═════ Listing ═════
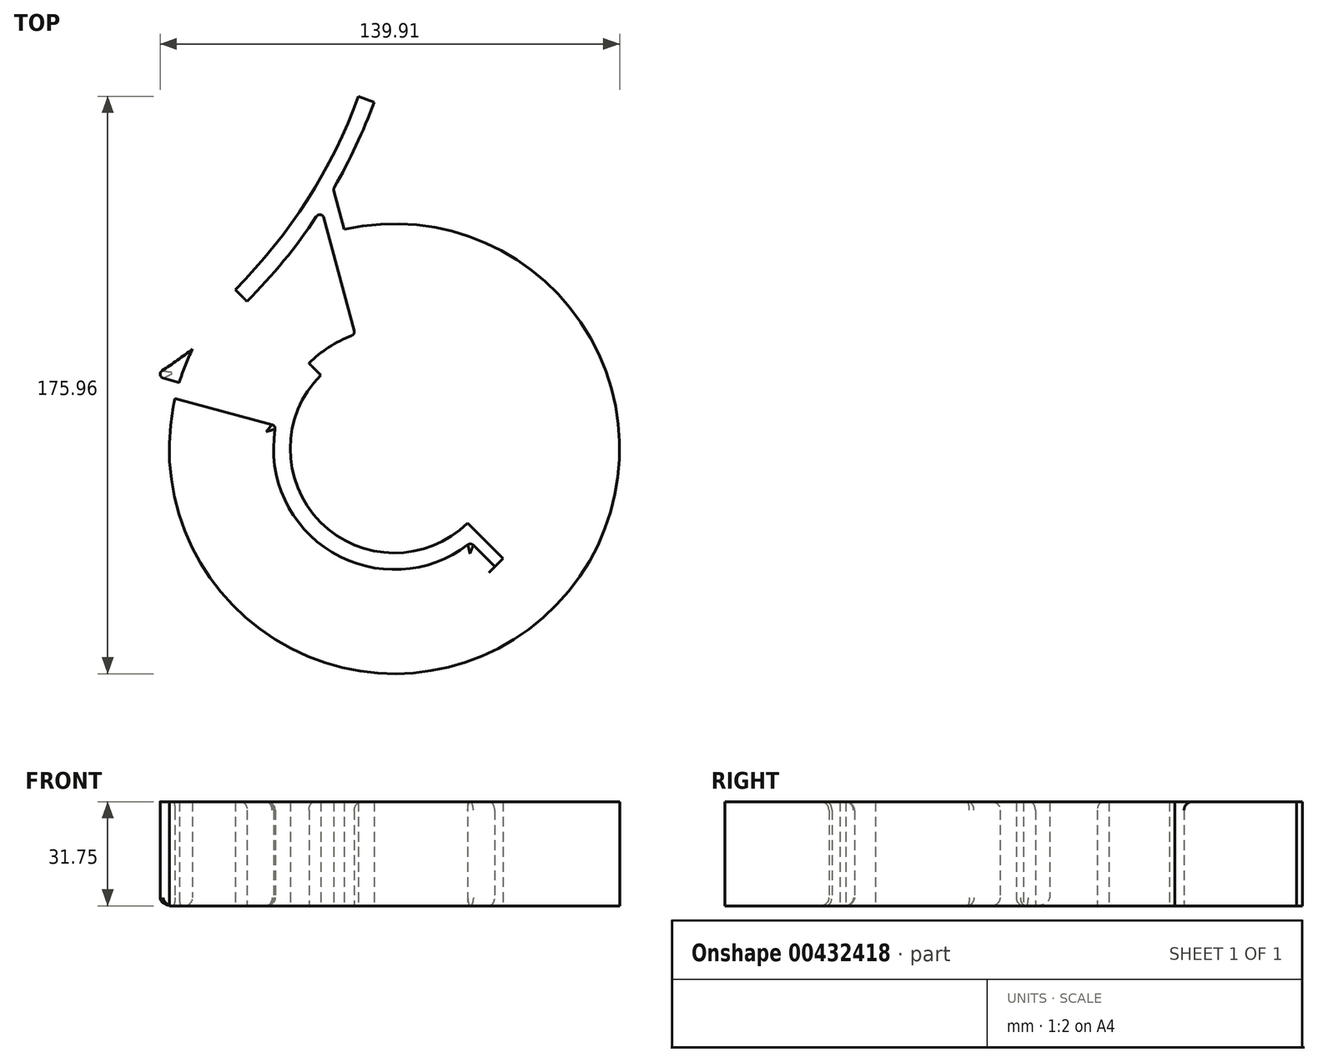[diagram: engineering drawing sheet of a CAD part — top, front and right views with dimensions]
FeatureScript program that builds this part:
annotation { "Feature Type Name" : "Feature", "Feature Type Description" : "" }
export const myFeature = defineFeature(function(context is Context, id is Id, definition is map)
    precondition{}
    {
        {
            var Q0;
            Q0=qCreatedBy(makeId("Top.planeOp"),FACE);
            var sketch = newSketch(context, id + "F0", { "sketchPlane" : qUnion([Q0])});
            skCircle(sketch, "E0", {"center": v(0, 0) * mm, "radius": 161.3 * mm});
            skLineSegment(sketch, "E1", {"start": v(0, 0) * mm, "end": v(161.3, 0) * mm});
            skLineSegment(sketch, "E2", {"start": v(0, 0) * mm, "end": v(114.05, -114.05) * mm});
            skLineSegment(sketch, "E3", {"start": v(114.05, -114.05) * mm, "end": v(162.54, -162.54) * mm});
            skArc(sketch, "E4", {"start": v(101.06, -132.16) * mm, "mid": v(205.04, -216.37) * mm, "end": v(147.26, -95.69) * mm});
            skArc(sketch, "E5", {"start": v(185.17, -184.81) * mm, "mid": v(140.1, -140.1) * mm, "end": v(184.81, -185.17) * mm});
            skArc(sketch, "E6.0", {"start": v(191.83, -184.88) * mm, "mid": v(194.12, -143.6) * mm, "end": v(156.62, -126.2) * mm});
            skLineSegment(sketch, "E7", {"start": v(195.95, -195.59) * mm, "end": v(198.46, -193.08) * mm});
            skLineSegment(sketch, "E8", {"start": v(198.46, -193.08) * mm, "end": v(191.94, -186.55) * mm});
            skPoint(sketch, "E9.visualSharp", {"position": v(191.14, -185.75) * mm});
            skArc(sketch, "E9.filletArc", {"start": v(191.83, -184.88) * mm, "mid": v(191.57, -185.74) * mm, "end": v(191.94, -186.55) * mm});
            skArc(sketch, "E10.MirrorCS", {"start": v(184.88, -191.83) * mm, "mid": v(185.74, -191.57) * mm, "end": v(186.55, -191.94) * mm});
            skPoint(sketch, "E11.MirrorP", {"position": v(185.75, -191.14) * mm});
            skLineSegment(sketch, "E12.MirrorCS", {"start": v(193.08, -198.46) * mm, "end": v(186.55, -191.94) * mm});
            skLineSegment(sketch, "E13.MirrorCS", {"start": v(195.59, -195.95) * mm, "end": v(193.08, -198.46) * mm});
            skLineSegment(sketch, "E14.0", {"start": v(188.76, -188.4) * mm, "end": v(195.95, -195.59) * mm});
            skLineSegment(sketch, "E14.1", {"start": v(185.17, -184.81) * mm, "end": v(188.76, -188.4) * mm});
            skLineSegment(sketch, "E15.0", {"start": v(188.4, -188.76) * mm, "end": v(195.59, -195.95) * mm});
            skLineSegment(sketch, "E15.1", {"start": v(184.81, -185.17) * mm, "end": v(188.4, -188.76) * mm});
            skLineSegment(sketch, "E16", {"start": v(153.01, -126.97) * mm, "end": v(142.15, -86.44) * mm});
            skLineSegment(sketch, "E17.0", {"start": v(155.18, -125.27) * mm, "end": v(144.55, -85.58) * mm});
            skLineSegment(sketch, "E18", {"start": v(144.55, -85.58) * mm, "end": v(144.1, -83.9) * mm});
            skLineSegment(sketch, "E19.trimOffspring", {"start": v(150.28, -126.58) * mm, "end": v(141.05, -92.15) * mm});
            skArc(sketch, "E20.trimOffspring", {"start": v(149.5, -128.1) * mm, "mid": v(136.5, -136.5) * mm, "end": v(128.1, -149.5) * mm});
            skPoint(sketch, "E21.visualSharp", {"position": v(150.58, -127.7) * mm});
            skArc(sketch, "E21.filletArc", {"start": v(149.5, -128.1) * mm, "mid": v(150.18, -127.5) * mm, "end": v(150.28, -126.58) * mm});
            skPoint(sketch, "E22.visualSharp", {"position": v(155.49, -126.4) * mm});
            skArc(sketch, "E22.filletArc", {"start": v(155.18, -125.27) * mm, "mid": v(155.72, -126) * mm, "end": v(156.62, -126.2) * mm});
            skArc(sketch, "E23.0", {"start": v(144.22, -82.93) * mm, "mid": v(-117.64, 117.64) * mm, "end": v(82.93, -144.22) * mm});
            skPoint(sketch, "E24.visualSharp", {"position": v(143.96, -83.39) * mm});
            skArc(sketch, "E24.filletArc", {"start": v(144.22, -82.93) * mm, "mid": v(144.07, -83.4) * mm, "end": v(144.1, -83.9) * mm});
            skPoint(sketch, "E25.visualSharp", {"position": v(140.31, -89.4) * mm});
            skArc(sketch, "E25.filletArc", {"start": v(141.05, -92.15) * mm, "mid": v(140.03, -91.22) * mm, "end": v(138.77, -91.78) * mm});
            skArc(sketch, "E26.trimOffspring", {"start": v(142.35, -97) * mm, "mid": v(137.17, -98.83) * mm, "end": v(132.16, -101.06) * mm});
            skArc(sketch, "E27.MirrorCS", {"start": v(92.15, -141.05) * mm, "mid": v(91.22, -140.03) * mm, "end": v(91.78, -138.77) * mm});
            skPoint(sketch, "E28.MirrorP", {"position": v(83.39, -143.96) * mm});
            skArc(sketch, "E29.MirrorCS", {"start": v(97, -142.35) * mm, "mid": v(98.83, -137.17) * mm, "end": v(101.06, -132.16) * mm});
            skArc(sketch, "E30.MirrorCS", {"start": v(128.1, -149.5) * mm, "mid": v(127.5, -150.18) * mm, "end": v(126.58, -150.28) * mm});
            skPoint(sketch, "E31.MirrorP", {"position": v(89.4, -140.31) * mm});
            skPoint(sketch, "E32.MirrorP", {"position": v(127.7, -150.58) * mm});
            skLineSegment(sketch, "E33.MirrorCS", {"start": v(126.97, -153.01) * mm, "end": v(86.44, -142.15) * mm});
            skArc(sketch, "E34.MirrorCS", {"start": v(125.27, -155.18) * mm, "mid": v(126, -155.72) * mm, "end": v(126.2, -156.62) * mm});
            skLineSegment(sketch, "E35.MirrorCS", {"start": v(125.27, -155.18) * mm, "end": v(85.58, -144.55) * mm});
            skPoint(sketch, "E36.MirrorP", {"position": v(126.4, -155.49) * mm});
            skLineSegment(sketch, "E37.MirrorCS", {"start": v(85.58, -144.55) * mm, "end": v(83.9, -144.1) * mm});
            skArc(sketch, "E38.MirrorCS", {"start": v(82.93, -144.22) * mm, "mid": v(83.4, -144.07) * mm, "end": v(83.9, -144.1) * mm});
            skLineSegment(sketch, "E39.MirrorCS", {"start": v(126.58, -150.28) * mm, "end": v(92.15, -141.05) * mm});
            skArc(sketch, "E40.trimOffspring", {"start": v(91.78, -138.77) * mm, "mid": v(117.64, -117.64) * mm, "end": v(138.77, -91.78) * mm});
            skArc(sketch, "E41.trimOffspring", {"start": v(126.2, -156.62) * mm, "mid": v(143.6, -194.12) * mm, "end": v(184.88, -191.83) * mm});
            skLineSegment(sketch, "E42", {"start": v(0, 0) * mm, "end": v(156.34, -56.9) * mm});
            skLineSegment(sketch, "E43.MirrorCS", {"start": v(0, 0) * mm, "end": v(56.9, -156.34) * mm});
            skSolve(sketch);
        }
        {
            var Q0;
            {var subQ4=sQuery(id+"F0.wireOp",EDGE,"E27.MirrorCS");Q0=makeQuery(id+"F0.imprint","IMPRINT",FACE,{"disambiguationData":[TD([[makeQuery(id+"F0.imprint","IMPRINT",EDGE,{"derivedFrom":subQ4}),1.0]])]});}
            var Q1;
            Q1=makeQuery(id+"F0.imprint","IMPRINT",FACE,{"disambiguationData":[TD([[makeQuery(id+"F0.imprint","IMPRINT",EDGE,{"derivedFrom":sQuery(id+"F0.wireOp",EDGE,"E10.MirrorCS")}),1.0]])]});
            var Q2;
            Q2=makeQuery(id+"F0.imprint","IMPRINT",FACE,{"disambiguationData":[TD([[makeQuery(id+"F0.imprint","IMPRINT",EDGE,{"derivedFrom":sQuery(id+"F0.wireOp",EDGE,"E6.0")}),1.0]])]});
            extrude(context, id + "F1", {"entities" : qUnion([Q0, Q1, Q2]), "depth" : 31.75 * mm, "offsetDistance" : 25.4 * mm});
        }
        {
            var Q0;
            Q0=makeQuery(id+"F1.opExtrude","SWEPT_FACE",FACE,{"disambiguationData":[OSD([sQuery(id+"F0.wireOp",EDGE,"E12.MirrorCS")])]});
            var sketch = newSketch(context, id + "F2", { "sketchPlane" : qUnion([Q0])});
            skLineSegment(sketch, "E44", {"start": v(276.86, 31.75) * mm, "end": v(272.24, 31.75) * mm});
            skLineSegment(sketch, "E45", {"start": v(272.24, 31.75) * mm, "end": v(272.24, 25.4) * mm});
            skLineSegment(sketch, "E46", {"start": v(272.24, 25.4) * mm, "end": v(272.24, 6.35) * mm});
            skSolve(sketch);
        }
        {
            var Q0;
            Q0=sQuery(id+"F2.wireOp",VERTEX,"E46.start");
            var Q1;
            Q1=sQuery(id+"F2.wireOp",VERTEX,"E46.end");
            var Q2;
            Q2=makeQuery(id+"F1.opExtrude","SWEPT_BODY",BODY,{"disambiguationData":[OSD([sQuery(id+"F0.wireOp",EDGE,"E0"),sQuery(id+"F0.wireOp",EDGE,"E5"),sQuery(id+"F0.wireOp",EDGE,"E6.0"),sQuery(id+"F0.wireOp",EDGE,"E7"),sQuery(id+"F0.wireOp",EDGE,"E8"),sQuery(id+"F0.wireOp",EDGE,"E9.filletArc"),sQuery(id+"F0.wireOp",EDGE,"E10.MirrorCS"),sQuery(id+"F0.wireOp",EDGE,"E12.MirrorCS"),sQuery(id+"F0.wireOp",EDGE,"E13.MirrorCS"),sQuery(id+"F0.wireOp",EDGE,"E14.0"),sQuery(id+"F0.wireOp",EDGE,"E14.1"),sQuery(id+"F0.wireOp",EDGE,"E15.0"),sQuery(id+"F0.wireOp",EDGE,"E15.1"),sQuery(id+"F0.wireOp",EDGE,"E17.0"),sQuery(id+"F0.wireOp",EDGE,"E18"),sQuery(id+"F0.wireOp",EDGE,"E19.trimOffspring"),sQuery(id+"F0.wireOp",EDGE,"E20.trimOffspring"),sQuery(id+"F0.wireOp",EDGE,"E21.filletArc"),sQuery(id+"F0.wireOp",EDGE,"E22.filletArc"),sQuery(id+"F0.wireOp",EDGE,"E23.0"),sQuery(id+"F0.wireOp",EDGE,"E24.filletArc"),sQuery(id+"F0.wireOp",EDGE,"E25.filletArc"),sQuery(id+"F0.wireOp",EDGE,"E27.MirrorCS"),sQuery(id+"F0.wireOp",EDGE,"E30.MirrorCS"),sQuery(id+"F0.wireOp",EDGE,"E34.MirrorCS"),sQuery(id+"F0.wireOp",EDGE,"E35.MirrorCS"),sQuery(id+"F0.wireOp",EDGE,"E37.MirrorCS"),sQuery(id+"F0.wireOp",EDGE,"E38.MirrorCS"),sQuery(id+"F0.wireOp",EDGE,"E39.MirrorCS"),sQuery(id+"F0.wireOp",EDGE,"E40.trimOffspring"),sQuery(id+"F0.wireOp",EDGE,"E41.trimOffspring"),sQuery(id+"F0.wireOp",EDGE,"E42"),sQuery(id+"F0.wireOp",EDGE,"E43.MirrorCS")])]});
            hole(context, id + "F3", {"style" : HoleStyle.SIMPLE, "endStyle" : HoleEndStyle.THROUGH, "standardTappedOrClearance" : lookupTablePath({ "standard" : "ANSI", "fit" : "Normal (ASME)", "size" : "#6", "type" : "Clearance" }), "standardBlindInLast" : lookupTablePath({ "fit" : "Free", "standard" : "ANSI", "size" : "#6", "type" : "Clearance" }), "holeDiameter" : 3.8 * mm, "isTappedThrough" : true, "tappedDepth" : 12.7 * mm, "tapClearance" : 3, "locations" : qUnion([Q0, Q1]), "scope" : qUnion([Q2])});
        }
        {
            var Q0;
            Q0=makeQuery(id+"F1.opExtrude","CAP_EDGE",EDGE,{"disambiguationData":[OSD([sQuery(id+"F0.wireOp",EDGE,"E41.trimOffspring")])],"isStart":false});
            var Q1;
            Q1=makeQuery(id+"F1.opExtrude","CAP_EDGE",EDGE,{"disambiguationData":[OSD([sQuery(id+"F0.wireOp",EDGE,"E6.0")])],"isStart":false});
            var Q2;
            Q2=makeQuery(id+"F1.opExtrude","CAP_EDGE",EDGE,{"disambiguationData":[OSD([sQuery(id+"F0.wireOp",EDGE,"E41.trimOffspring")])],"isStart":true});
            var Q3;
            Q3=makeQuery(id+"F1.opExtrude","CAP_EDGE",EDGE,{"disambiguationData":[OSD([sQuery(id+"F0.wireOp",EDGE,"E6.0")])],"isStart":true});
            fillet(context, id + "F4", {"entities" : qUnion([Q0, Q1, Q2, Q3]), "radius" : 2.54 * mm, "tangentPropagation" : true, "allowEdgeOverflow" : false});
        }
        {
            var Q0;
            Q0=makeQuery(id+"F1.opExtrude","CAP_EDGE",EDGE,{"disambiguationData":[OSD([sQuery(id+"F0.wireOp",EDGE,"E19.trimOffspring")])],"isStart":false});
            var Q1;
            Q1=makeQuery(id+"F1.opExtrude","CAP_EDGE",EDGE,{"disambiguationData":[OSD([sQuery(id+"F0.wireOp",EDGE,"E39.MirrorCS")])],"isStart":true});
            fillet(context, id + "F5", {"entities" : qUnion([Q0, Q1]), "radius" : 2.54 * mm, "tangentPropagation" : true, "allowEdgeOverflow" : false});
        }
    });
═════
Rewrite everything from the start of the items down to and including the line that contains "v(140.1, -140.1) *", changing "Q0" to "topPlane" and keeping all else the same. Leave the pictures out.

[diagram: engineering drawing sheet of a CAD part — top, front and right views with dimensions]
FeatureScript program that builds this part:
annotation { "Feature Type Name" : "Feature", "Feature Type Description" : "" }
export const myFeature = defineFeature(function(context is Context, id is Id, definition is map)
    precondition{}
    {
        {
            var topPlane;
            topPlane=qCreatedBy(makeId("Top.planeOp"),FACE);
            var sketch = newSketch(context, id + "F0", { "sketchPlane" : qUnion([topPlane])});
            skCircle(sketch, "E0", {"center": v(0, 0) * mm, "radius": 161.3 * mm});
            skLineSegment(sketch, "E1", {"start": v(0, 0) * mm, "end": v(161.3, 0) * mm});
            skLineSegment(sketch, "E2", {"start": v(0, 0) * mm, "end": v(114.05, -114.05) * mm});
            skLineSegment(sketch, "E3", {"start": v(114.05, -114.05) * mm, "end": v(162.54, -162.54) * mm});
            skArc(sketch, "E4", {"start": v(101.06, -132.16) * mm, "mid": v(205.04, -216.37) * mm, "end": v(147.26, -95.69) * mm});
            skArc(sketch, "E5", {"start": v(185.17, -184.81) * mm, "mid": v(140.1, -140.1) * mm, "end": v(184.81, -185.17) * mm});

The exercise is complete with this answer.